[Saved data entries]
-- Opening Marker --
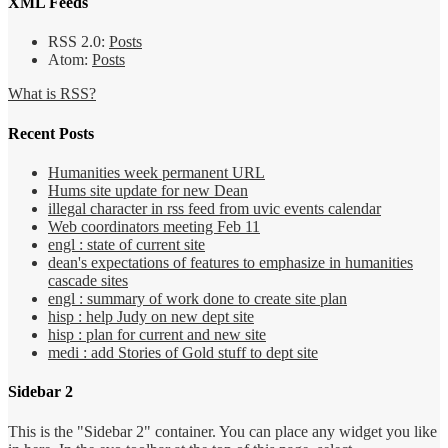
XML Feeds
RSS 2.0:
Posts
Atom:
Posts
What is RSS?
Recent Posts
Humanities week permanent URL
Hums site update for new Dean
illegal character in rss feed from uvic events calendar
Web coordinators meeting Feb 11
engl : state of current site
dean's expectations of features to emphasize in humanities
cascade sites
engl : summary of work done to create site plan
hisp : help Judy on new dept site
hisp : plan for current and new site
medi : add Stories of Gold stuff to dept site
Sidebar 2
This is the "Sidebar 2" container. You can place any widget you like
-- Closing Marker --
**Problem to work on**
Since only lines holding the word "current" matter, count them in the data above and report the number alone.

**Response area**
2